DESIGN AND SIMULATION OF MULTIBAND SIERPINSKI CARPET FRACTAL ANTENNA FOR WIRELESS APPLICATION

Abstract

In recent technological advancements, wireless communication systems play important roles in our life. An antenna is one of the necessary devices used in wireless communication. Currently, wireless communication systems require antennas that have higher performance, compact in size, low cost, multiband, and wideband for both commercial and military applications. The miniaturized shape of an antenna is the latest among all, which is known as microstrip patch antennas (MPAs). The MPAs can fully attain the above requirements. Various qualities of MPAs are reduced size of the antenna, operating in multiband frequencies, easy to manufacture and install, simple to build on PCB board, and easy to fabricate.
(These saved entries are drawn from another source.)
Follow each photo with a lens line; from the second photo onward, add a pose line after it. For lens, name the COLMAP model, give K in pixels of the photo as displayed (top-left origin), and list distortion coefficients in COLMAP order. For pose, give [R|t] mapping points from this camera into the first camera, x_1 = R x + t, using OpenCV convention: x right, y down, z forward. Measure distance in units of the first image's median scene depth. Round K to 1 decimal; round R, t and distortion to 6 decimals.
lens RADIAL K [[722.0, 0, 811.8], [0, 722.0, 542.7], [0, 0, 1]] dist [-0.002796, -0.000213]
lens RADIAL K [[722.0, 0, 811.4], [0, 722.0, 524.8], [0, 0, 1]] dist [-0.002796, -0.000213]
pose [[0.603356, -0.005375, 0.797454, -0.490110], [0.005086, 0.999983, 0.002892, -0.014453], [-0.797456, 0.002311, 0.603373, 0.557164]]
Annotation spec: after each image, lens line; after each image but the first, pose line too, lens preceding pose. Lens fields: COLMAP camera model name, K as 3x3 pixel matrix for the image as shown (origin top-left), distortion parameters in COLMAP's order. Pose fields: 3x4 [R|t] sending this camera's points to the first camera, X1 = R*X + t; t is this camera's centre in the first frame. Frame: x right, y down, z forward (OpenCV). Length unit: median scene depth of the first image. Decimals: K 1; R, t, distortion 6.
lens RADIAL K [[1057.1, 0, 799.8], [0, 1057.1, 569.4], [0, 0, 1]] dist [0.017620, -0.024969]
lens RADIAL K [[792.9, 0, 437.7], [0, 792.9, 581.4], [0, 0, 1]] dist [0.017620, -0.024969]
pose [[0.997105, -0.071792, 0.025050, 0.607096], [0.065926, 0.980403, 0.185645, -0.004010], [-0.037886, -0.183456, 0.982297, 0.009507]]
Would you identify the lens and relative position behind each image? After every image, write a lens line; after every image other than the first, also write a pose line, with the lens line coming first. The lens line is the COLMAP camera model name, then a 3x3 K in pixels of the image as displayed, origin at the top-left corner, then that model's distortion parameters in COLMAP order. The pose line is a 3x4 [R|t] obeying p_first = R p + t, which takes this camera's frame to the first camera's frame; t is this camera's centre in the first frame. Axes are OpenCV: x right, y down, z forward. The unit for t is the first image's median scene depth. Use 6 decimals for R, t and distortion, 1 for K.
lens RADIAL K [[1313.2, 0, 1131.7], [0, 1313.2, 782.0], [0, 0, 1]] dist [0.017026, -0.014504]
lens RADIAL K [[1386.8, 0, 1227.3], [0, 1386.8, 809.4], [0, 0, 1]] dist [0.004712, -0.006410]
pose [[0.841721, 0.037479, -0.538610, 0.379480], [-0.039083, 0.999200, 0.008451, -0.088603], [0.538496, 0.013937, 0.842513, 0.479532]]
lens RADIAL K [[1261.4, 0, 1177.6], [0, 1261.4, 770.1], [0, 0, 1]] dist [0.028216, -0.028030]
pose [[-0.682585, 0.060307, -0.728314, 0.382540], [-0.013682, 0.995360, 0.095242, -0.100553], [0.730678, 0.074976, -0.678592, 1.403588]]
The fractal geometric shapes were applied to MPA to develop a miniaturized, multiband, and wideband antenna for wireless applications with better performance. In this thesis, rectangular Sierpinski carpet, H-shape Sierpinski carpet, and modified (polygon) Sierpinski carpet fractal antennas are designed with various iterations. This thesis aims to design and simulate of multiband Sierpinski carpet fractal antenna for wireless applications. The proposed antennas are designed on FR-4 epoxy substrate, having a relative permittivity of 4.4 with an operating frequency of 1.8 GHz. The overall size of the proposed antenna is 60x50x1.6 mm3. The performance of the proposed antenna has been analyzed in terms of various antenna parameters such as VSWR, gain, directivity, efficiency, radiation pattern, return loss, bandwidth. Design and simulation are done using ANSYS HFSS (High-Frequency Structure Simulator) Software. The simulation results obtained from a modified (polygon) Sierpinski carpet fractal antenna in the fourth iteration shows at 8.8 GHz resonant frequencies, achieved better bandwidth of 981 MHZ, return loss of -21.80 dB, VSWR of 1.19, the gain of 9.23 dB, and directivity of 11.30dB. The proposed antenna is applicable for multiband wireless applications such as RMM, LLWAS, LDRLC, UWB, and Satellite communication at 8.8 GHz operating frequency.